*Instructions to follow*.
Make an exact copy of the records below, excluding images.

[[ Working data, beginning ]]

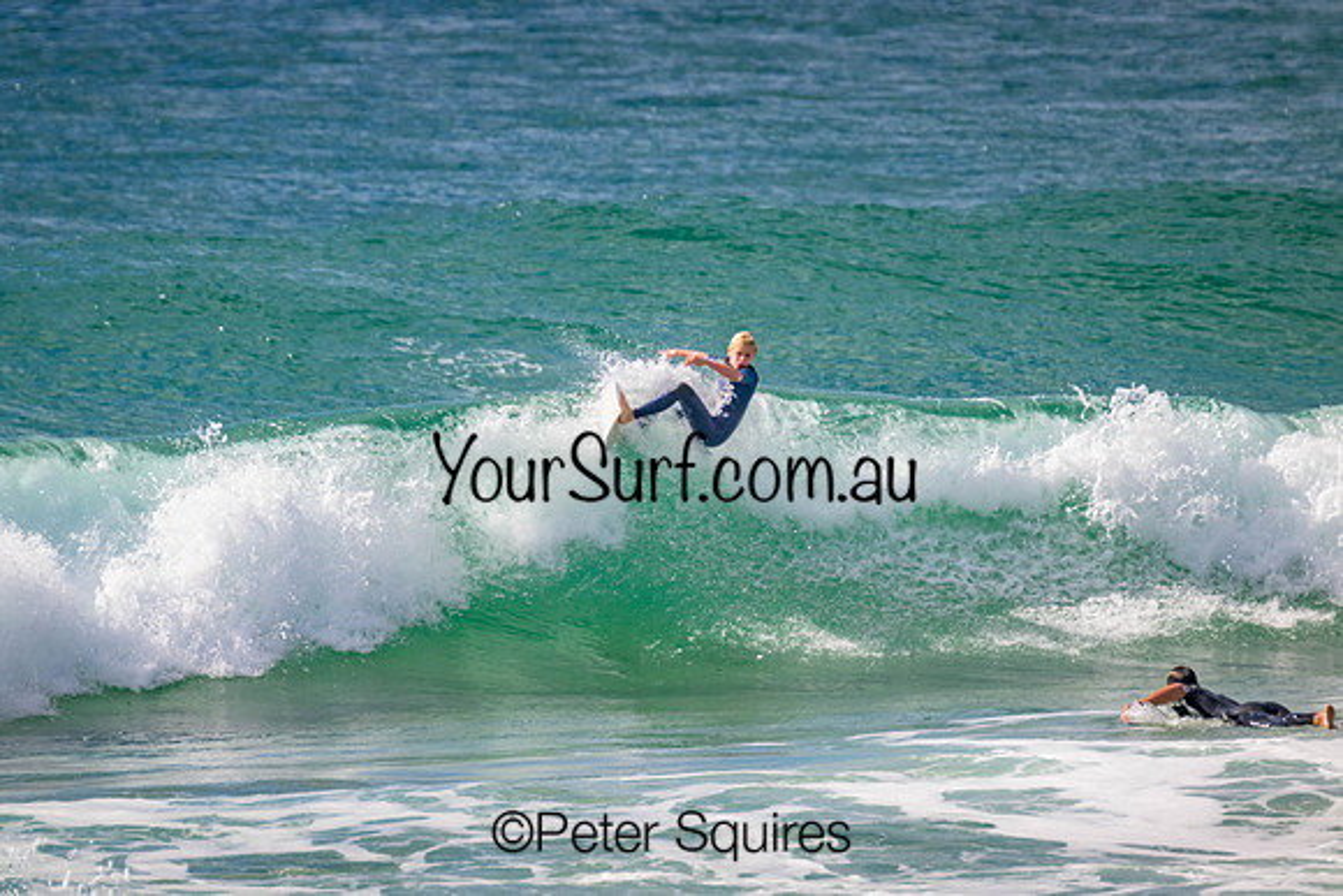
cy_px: 448
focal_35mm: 800
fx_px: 29850
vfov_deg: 1.7
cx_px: 672
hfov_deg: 2.6
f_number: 11
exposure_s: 1/2000
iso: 1100
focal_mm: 800
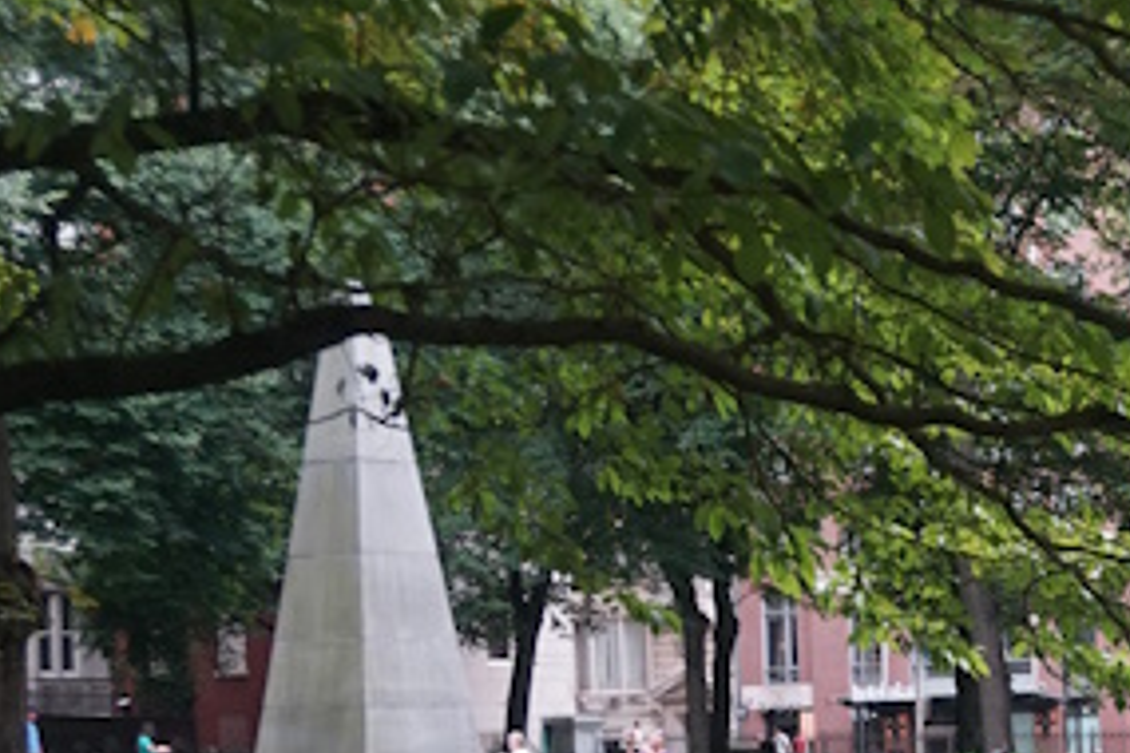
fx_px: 2856
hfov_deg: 21.2
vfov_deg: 14.8
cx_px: 1273
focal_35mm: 91
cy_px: 767
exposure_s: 1/160
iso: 400
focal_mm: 25
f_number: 4.5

[[ Working data, end ]]

*Written solution*.
cy_px: 448
focal_35mm: 800
fx_px: 29850
vfov_deg: 1.7
cx_px: 672
hfov_deg: 2.6
f_number: 11
exposure_s: 1/2000
iso: 1100
focal_mm: 800
fx_px: 2856
hfov_deg: 21.2
vfov_deg: 14.8
cx_px: 1273
focal_35mm: 91
cy_px: 767
exposure_s: 1/160
iso: 400
focal_mm: 25
f_number: 4.5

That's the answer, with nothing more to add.